I’m sure using .detach() or autograd.grad() this should be easy but I’m not sure how to do it.
Thanks a lot !

Hi, could you please elaborate what your auxiliary function looks like.
Nonetheless, since loss is a function of y which in turn means it is a function of the parameters of f, you should be fine creating an optimizer with f’s parameters and using the loss to backpropagate the errors.

Does that make sense?

Also, could you please show some concrete code (rather than pseudo)?

Thanks for the reply !
I’m working with a frozen autoencoder. Basically what I’m doing is

  1. translate a latent vector
  2. decode the translated vector
  3. rotate the decoded signal by many angles
  4. encode back each rotated object
  5. each latent vector obtained contributes to the loss of the translation function

So things look like that

z_new = model(z_current, Z_gt)  # function to optimize
x = decode(z_new) # decoder should be frozen
X = torch.stack([rotate(x, a) for a in theta])
Z = self.encode(X) # encoder should be frozen
loss = some_distance_function(Z, Z_gt)

What you said definitely makes sense, but I’m not sure how to freeze the autoencoder: if I use with torch.no_grad() then Z and thus the loss ends up being grad less. So could I simply iterate over the AE parameters and set requires_grad = False ?

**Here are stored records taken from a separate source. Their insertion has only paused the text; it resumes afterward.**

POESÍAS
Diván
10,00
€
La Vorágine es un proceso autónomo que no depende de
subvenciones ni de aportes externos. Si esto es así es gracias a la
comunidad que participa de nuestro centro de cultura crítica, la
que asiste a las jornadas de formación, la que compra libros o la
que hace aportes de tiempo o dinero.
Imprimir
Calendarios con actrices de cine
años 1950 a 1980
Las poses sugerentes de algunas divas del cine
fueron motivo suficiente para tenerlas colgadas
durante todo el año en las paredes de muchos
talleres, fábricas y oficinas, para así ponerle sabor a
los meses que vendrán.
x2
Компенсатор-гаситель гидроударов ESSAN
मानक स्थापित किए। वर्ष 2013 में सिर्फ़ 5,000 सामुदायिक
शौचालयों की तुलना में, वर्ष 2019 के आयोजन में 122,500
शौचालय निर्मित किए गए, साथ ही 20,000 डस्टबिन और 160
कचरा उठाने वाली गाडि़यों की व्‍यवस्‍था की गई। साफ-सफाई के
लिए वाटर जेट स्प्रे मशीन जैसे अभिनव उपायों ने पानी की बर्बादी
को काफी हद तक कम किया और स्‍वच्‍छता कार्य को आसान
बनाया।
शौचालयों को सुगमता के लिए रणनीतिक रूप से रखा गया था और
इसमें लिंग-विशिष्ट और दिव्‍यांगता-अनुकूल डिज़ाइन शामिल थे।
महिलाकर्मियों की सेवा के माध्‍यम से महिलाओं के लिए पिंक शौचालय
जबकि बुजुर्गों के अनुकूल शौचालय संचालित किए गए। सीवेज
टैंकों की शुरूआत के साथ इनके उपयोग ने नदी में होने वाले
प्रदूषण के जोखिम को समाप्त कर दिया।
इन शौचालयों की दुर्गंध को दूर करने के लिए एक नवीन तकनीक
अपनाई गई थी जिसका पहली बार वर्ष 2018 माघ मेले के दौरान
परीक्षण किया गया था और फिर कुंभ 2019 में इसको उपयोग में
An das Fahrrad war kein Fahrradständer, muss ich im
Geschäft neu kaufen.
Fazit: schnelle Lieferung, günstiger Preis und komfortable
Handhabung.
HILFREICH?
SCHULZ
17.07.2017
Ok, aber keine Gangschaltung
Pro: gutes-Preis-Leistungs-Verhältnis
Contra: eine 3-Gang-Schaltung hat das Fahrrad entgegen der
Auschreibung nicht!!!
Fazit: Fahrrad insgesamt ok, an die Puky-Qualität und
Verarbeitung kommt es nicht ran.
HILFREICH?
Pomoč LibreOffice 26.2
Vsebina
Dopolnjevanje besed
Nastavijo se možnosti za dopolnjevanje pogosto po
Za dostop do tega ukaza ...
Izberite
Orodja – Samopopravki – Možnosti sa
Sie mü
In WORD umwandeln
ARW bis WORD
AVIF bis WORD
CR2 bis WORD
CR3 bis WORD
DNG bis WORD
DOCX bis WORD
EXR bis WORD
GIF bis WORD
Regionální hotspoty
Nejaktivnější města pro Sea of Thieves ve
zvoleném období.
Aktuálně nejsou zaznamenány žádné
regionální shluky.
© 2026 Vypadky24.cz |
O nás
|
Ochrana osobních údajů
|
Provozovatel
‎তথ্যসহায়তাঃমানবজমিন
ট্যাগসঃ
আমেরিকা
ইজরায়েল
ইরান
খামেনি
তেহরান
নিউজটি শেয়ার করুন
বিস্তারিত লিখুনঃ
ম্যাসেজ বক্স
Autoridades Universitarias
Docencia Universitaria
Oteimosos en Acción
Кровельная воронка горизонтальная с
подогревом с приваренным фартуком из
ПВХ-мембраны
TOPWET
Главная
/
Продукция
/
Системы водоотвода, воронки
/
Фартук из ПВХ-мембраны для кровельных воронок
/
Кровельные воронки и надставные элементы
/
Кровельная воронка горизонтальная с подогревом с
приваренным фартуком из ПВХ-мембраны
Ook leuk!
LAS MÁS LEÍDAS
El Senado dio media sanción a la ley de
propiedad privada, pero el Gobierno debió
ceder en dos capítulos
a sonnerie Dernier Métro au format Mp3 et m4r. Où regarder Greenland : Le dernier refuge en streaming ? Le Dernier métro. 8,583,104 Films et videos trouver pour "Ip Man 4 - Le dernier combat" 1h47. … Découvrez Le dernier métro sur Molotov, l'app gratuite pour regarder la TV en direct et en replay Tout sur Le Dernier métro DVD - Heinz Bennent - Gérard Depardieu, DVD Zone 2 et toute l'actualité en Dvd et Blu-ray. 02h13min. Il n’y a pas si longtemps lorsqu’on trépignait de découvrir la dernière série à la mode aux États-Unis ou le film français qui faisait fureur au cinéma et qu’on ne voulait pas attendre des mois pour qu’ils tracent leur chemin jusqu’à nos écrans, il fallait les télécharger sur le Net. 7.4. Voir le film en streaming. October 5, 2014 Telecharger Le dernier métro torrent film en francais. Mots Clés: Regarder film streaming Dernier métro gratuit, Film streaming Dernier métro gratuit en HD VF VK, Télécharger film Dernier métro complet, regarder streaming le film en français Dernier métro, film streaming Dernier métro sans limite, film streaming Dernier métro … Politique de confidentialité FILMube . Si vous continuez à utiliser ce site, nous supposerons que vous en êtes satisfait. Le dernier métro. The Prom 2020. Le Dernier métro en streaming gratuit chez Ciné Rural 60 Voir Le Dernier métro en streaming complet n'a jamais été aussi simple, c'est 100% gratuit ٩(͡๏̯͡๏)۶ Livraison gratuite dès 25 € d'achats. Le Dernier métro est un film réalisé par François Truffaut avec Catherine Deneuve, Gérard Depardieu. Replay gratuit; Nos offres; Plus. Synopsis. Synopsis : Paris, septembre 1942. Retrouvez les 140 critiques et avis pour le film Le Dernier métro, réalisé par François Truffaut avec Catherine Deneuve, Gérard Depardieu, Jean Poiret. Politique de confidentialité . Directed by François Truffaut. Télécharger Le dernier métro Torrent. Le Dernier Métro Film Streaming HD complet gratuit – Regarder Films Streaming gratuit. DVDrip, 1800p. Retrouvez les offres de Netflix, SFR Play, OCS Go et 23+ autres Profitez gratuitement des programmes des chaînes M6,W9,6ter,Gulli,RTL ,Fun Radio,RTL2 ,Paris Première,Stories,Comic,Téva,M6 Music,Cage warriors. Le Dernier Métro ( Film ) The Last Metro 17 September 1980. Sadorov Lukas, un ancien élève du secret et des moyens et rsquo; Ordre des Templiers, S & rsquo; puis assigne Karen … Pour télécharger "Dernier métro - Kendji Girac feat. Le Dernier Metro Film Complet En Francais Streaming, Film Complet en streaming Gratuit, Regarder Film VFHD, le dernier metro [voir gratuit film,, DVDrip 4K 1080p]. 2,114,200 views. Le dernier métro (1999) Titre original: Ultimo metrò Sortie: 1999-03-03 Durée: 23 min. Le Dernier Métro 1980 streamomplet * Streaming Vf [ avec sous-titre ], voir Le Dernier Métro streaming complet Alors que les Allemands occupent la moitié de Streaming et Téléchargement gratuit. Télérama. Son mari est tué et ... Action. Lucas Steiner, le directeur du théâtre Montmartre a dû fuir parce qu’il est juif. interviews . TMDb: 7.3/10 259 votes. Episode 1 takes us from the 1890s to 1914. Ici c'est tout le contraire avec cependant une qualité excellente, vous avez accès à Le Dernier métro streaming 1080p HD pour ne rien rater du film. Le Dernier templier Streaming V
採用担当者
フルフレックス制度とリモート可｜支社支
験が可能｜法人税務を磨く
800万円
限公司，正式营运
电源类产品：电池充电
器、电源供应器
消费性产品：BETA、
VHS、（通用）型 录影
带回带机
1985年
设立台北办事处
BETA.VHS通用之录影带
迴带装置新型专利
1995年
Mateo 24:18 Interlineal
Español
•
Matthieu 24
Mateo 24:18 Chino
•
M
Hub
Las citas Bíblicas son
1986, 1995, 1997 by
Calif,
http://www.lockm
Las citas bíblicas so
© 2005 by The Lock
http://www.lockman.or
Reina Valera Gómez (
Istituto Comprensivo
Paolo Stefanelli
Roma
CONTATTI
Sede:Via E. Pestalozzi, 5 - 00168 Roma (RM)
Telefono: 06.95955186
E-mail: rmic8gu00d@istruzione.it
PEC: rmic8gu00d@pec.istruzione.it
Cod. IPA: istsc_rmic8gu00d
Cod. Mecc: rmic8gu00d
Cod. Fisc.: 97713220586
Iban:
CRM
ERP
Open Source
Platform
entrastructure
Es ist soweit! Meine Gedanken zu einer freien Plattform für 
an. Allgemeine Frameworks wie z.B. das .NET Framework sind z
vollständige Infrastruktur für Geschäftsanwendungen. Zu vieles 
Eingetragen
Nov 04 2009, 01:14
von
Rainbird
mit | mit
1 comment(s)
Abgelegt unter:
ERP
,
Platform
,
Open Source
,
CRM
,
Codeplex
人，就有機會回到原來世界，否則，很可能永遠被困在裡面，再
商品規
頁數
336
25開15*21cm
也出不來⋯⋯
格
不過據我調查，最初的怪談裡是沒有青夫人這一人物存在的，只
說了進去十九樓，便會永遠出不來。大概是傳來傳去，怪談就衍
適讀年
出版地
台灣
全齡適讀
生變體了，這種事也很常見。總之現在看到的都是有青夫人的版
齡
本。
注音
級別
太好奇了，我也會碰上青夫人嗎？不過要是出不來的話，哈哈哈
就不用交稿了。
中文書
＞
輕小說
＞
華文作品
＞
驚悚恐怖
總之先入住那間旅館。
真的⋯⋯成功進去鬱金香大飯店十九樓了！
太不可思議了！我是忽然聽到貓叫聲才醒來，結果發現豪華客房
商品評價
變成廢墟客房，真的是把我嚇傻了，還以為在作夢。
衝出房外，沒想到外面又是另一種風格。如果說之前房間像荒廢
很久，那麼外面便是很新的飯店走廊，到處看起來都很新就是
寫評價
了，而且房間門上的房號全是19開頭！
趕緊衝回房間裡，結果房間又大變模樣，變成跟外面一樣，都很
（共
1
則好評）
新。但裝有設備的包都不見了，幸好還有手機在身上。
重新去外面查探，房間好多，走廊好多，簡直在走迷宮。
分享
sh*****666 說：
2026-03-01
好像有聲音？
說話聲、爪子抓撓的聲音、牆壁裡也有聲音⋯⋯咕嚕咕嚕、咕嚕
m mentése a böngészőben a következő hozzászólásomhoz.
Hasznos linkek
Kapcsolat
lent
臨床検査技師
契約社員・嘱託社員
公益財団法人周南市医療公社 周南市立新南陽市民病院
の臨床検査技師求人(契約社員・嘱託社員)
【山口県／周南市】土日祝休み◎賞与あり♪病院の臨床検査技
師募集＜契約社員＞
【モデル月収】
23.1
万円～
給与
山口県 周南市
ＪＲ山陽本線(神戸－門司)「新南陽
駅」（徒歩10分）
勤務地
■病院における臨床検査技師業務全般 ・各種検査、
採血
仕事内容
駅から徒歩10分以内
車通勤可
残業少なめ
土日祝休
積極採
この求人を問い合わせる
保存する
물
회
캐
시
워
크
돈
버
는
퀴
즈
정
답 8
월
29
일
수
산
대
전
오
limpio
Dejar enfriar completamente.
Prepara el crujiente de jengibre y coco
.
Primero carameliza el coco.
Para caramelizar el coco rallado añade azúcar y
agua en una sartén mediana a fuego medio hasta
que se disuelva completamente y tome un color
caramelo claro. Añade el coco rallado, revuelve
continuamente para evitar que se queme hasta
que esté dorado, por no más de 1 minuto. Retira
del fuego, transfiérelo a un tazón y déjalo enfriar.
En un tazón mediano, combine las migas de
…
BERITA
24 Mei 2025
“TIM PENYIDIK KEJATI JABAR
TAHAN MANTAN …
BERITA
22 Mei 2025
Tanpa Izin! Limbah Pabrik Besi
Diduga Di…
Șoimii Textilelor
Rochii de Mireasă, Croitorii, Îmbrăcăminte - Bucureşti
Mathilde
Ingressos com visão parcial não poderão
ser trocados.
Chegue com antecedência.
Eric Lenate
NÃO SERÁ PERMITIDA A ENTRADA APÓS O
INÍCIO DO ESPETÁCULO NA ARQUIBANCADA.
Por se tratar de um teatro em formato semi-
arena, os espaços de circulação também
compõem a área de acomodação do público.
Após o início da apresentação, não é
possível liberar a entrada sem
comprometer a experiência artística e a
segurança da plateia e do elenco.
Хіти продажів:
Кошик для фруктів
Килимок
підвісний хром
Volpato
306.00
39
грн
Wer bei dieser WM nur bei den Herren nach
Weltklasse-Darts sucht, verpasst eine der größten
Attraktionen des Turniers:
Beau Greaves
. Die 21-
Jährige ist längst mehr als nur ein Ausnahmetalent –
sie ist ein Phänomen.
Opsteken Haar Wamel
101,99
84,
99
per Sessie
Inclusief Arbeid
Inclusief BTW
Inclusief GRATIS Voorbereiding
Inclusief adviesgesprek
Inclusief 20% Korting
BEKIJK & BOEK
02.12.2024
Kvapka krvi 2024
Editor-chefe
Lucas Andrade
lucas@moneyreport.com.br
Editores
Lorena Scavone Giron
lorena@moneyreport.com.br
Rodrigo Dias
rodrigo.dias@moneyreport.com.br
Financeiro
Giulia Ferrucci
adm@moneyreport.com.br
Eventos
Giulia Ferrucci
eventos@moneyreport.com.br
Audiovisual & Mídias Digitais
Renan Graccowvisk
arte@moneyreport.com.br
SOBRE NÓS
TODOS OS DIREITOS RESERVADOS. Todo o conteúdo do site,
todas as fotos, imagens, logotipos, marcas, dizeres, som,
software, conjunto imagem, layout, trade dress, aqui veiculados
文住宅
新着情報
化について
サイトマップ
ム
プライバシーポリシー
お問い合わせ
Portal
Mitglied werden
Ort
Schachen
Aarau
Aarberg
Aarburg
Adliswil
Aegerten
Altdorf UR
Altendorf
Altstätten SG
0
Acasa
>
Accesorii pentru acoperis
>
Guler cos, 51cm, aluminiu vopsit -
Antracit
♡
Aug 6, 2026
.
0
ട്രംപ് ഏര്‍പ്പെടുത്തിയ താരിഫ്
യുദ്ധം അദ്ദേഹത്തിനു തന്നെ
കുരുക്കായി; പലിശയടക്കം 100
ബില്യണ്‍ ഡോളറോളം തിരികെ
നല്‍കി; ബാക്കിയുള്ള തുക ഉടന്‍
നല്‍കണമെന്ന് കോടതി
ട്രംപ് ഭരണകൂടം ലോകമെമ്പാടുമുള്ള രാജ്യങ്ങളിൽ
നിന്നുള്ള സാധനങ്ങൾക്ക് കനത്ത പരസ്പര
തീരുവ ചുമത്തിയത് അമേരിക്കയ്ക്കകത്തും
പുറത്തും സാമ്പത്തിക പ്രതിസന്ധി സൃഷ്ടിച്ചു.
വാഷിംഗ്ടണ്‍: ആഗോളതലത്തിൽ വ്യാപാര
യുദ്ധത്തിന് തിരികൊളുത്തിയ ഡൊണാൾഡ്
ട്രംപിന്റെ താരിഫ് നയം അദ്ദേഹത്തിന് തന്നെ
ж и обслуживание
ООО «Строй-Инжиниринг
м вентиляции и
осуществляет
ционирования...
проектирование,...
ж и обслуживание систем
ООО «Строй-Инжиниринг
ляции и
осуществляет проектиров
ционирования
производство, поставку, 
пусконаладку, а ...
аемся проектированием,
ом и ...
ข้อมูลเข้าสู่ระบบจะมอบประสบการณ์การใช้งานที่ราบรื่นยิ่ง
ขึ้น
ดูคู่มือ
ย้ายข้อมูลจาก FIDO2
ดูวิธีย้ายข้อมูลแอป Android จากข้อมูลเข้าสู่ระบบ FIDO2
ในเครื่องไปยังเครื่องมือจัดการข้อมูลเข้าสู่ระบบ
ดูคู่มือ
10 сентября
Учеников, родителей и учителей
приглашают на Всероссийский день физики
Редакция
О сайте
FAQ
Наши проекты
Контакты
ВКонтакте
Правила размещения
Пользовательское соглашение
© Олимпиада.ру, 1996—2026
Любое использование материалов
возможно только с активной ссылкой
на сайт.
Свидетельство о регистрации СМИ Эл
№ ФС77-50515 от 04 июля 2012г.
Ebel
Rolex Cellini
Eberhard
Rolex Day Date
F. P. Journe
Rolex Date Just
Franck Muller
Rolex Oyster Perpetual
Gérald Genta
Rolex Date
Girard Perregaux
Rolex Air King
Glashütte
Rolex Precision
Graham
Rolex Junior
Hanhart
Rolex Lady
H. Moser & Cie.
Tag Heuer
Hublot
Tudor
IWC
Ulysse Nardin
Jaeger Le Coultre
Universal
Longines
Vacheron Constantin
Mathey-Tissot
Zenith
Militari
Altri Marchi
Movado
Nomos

Looping over a layer’s parameters and setting their requires_grad=False is one way like you mentioned and has worked fine for me in the past.

I think you should be fine using it.
Any specific errors you anticipate or encounter with this?

Yeah I tried and it works, thank you !
I initially encountered the RuntimeError: Trying to backward through the graph a second time, because I kept the variable while looping the optimization, but as I can discard the gradients between steps, I got away with:

z = z.detach().requires_grad_()

Thanks again !

Good to know it’s solved.

Regarding the error:
Was it something like z was a part of some graph that you’d already backward propagated through, and you then were trying to backward propagate through another graph that also had z as part (which would essentially mean there’s no another graph, it got built as a part of the already existing graph)?

Yes that’s right, I’m updating z at each optimisation step so that’s what happend. But as I said I can discard the graph from one step to the other.